EXERCISE INPUTS.
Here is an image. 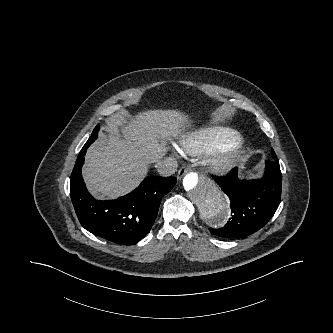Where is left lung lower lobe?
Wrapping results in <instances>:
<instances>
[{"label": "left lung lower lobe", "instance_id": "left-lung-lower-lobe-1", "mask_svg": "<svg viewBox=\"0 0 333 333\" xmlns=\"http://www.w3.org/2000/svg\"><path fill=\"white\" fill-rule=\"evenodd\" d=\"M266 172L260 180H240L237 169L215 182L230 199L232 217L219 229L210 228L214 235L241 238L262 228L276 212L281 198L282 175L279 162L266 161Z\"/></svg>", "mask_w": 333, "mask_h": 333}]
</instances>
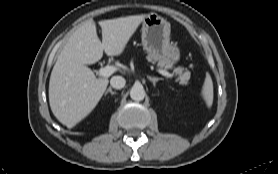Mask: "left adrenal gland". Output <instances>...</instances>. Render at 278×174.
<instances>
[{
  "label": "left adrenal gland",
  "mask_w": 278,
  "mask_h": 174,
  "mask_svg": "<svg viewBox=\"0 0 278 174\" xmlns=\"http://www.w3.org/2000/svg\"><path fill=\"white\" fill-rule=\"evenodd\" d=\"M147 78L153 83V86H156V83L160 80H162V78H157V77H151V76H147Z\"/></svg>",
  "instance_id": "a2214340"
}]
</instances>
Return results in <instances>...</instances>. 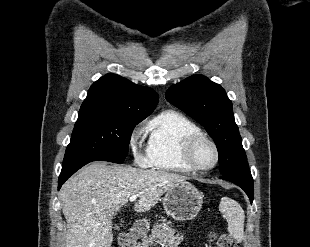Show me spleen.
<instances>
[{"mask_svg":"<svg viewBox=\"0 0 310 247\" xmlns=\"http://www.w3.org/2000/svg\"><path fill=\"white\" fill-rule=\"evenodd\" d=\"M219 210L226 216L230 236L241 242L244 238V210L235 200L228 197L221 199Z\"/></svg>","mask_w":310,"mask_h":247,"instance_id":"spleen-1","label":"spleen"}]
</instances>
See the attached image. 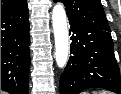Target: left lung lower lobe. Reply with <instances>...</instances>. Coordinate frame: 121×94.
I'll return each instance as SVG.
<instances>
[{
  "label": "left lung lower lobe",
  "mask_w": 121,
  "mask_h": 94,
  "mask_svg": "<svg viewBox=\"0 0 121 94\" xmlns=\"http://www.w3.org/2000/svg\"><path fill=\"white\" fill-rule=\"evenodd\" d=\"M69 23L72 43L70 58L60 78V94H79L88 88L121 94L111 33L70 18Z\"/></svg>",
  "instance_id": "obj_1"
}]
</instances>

--

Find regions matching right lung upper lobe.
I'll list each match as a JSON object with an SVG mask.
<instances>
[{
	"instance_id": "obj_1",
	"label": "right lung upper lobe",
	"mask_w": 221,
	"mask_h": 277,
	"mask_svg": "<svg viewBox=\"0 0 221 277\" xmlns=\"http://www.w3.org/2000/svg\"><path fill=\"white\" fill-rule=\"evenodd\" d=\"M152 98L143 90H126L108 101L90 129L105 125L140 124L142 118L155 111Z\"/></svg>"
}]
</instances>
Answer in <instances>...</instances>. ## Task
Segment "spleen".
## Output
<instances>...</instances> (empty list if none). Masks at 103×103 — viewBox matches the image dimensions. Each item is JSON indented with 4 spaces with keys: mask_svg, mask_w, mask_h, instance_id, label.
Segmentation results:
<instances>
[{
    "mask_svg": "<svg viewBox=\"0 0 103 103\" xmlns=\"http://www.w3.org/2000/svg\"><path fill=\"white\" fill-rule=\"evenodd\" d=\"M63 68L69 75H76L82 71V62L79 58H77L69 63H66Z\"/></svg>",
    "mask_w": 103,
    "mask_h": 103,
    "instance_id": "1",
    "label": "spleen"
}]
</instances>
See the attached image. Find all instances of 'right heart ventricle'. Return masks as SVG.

WHAT TO WORK ON.
List every line in the material above that contains the string "JSON", copying each such line in full.

TASK RESPONSE.
I'll list each match as a JSON object with an SVG mask.
<instances>...</instances> (empty list if none). Masks at 103×103 — viewBox matches the image dimensions. Each item is JSON indented with 4 spaces with keys: mask_svg, mask_w, mask_h, instance_id, label.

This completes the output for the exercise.